Un cortège de 500 personnes, presque toutes affiliées au Syndicat unique des transports aériens du Sénégal, a parcouru les rues de Dakar. Une délégation a ensuite remis une lettre demandant de résoudre la crise de la compagnie au siège de la Banque Mondiale de la capitale. Selon la Banque Mondiale, ont déclaré les syndicalistes, deux solutions sont envisageables : la liquidation de la société ou bien sa forte réduction.
A Bamako (Mali), une manifestation du personnel d’Air Afrique a sévèrement contesté la stratégie de la Banque Mondiale, en critiquant surtout le projet de « privatisation sauvage » qui est en cours. Depuis 1993, Air Afrique connaît une grave crise financière due à une accumulation de dettes (plus de 442 millions de dollars, près de 3.5 milliards de francs), au gel des crédits bancaires et aux nombreuses actions légales intentées par les créditeurs.

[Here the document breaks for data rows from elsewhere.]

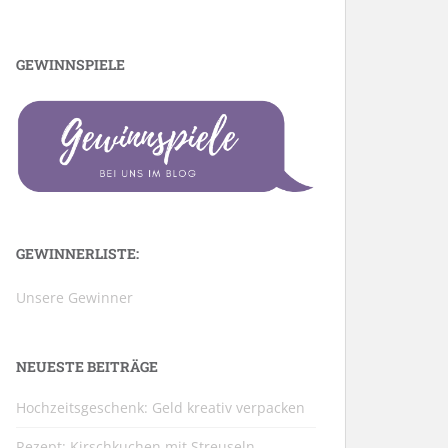
GEWINNSPIELE
GEWINNERLISTE:
Unsere Gewinner
NEUESTE BEITRÄGE
Hochzeitsgeschenk: Geld kreativ verpacken
Rezept: Kirschkuchen mit Streuseln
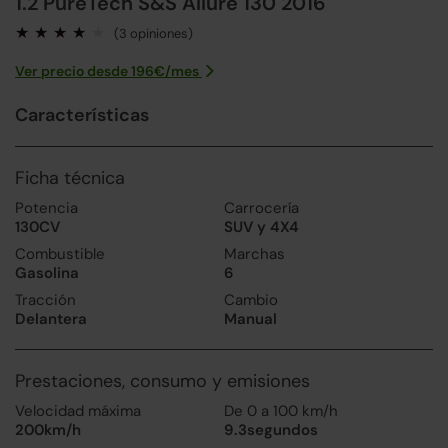
1.2 PureTech S&S Allure 130 2016
(3 opiniones)
Ver precio desde
196
€/
mes
Características
Ficha técnica
Potencia
Carrocería
130CV
SUV y 4X4
Combustible
Marchas
Gasolina
6
Tracción
Cambio
Delantera
Manual
Prestaciones, consumo y emisiones
Velocidad máxima
De 0 a 100 km/h
200km/h
9.3segundos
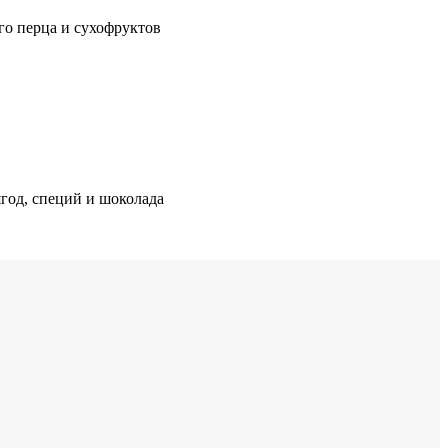
ого перца и сухофруктов
год, специй и шоколада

Depuis le mois de janvier, l’administrateur provisoire est l’Américain Jeffrey Erickson. Il est chargé d’accomplir une restructuration financière et opérationnelle de l’entreprise en vue de sa privatisation, qui devra avoir lieu d’ici 14 mois. La compagnie, constituée par la Convention de Yaoundé (Cameroun) au début des années 60, est une compagnie publique à laquelle adhèrent onze pays (Bénin, Burkina Faso, Congo-Brazzaville, Côte d’Ivoire, Mali, Mauritanie, Niger, République Centrafricaine, Sénégal, Tchad et Togo), détenteurs de 68,44 pour cent des actions.
La compagnie Air France en détient 11,84 pour cent, l’Agence française pour le développement (Adf) 8,87 pour cent et le reste appartient à de petits actionnaires tels que la Banque de développement de l’Afrique occidentale.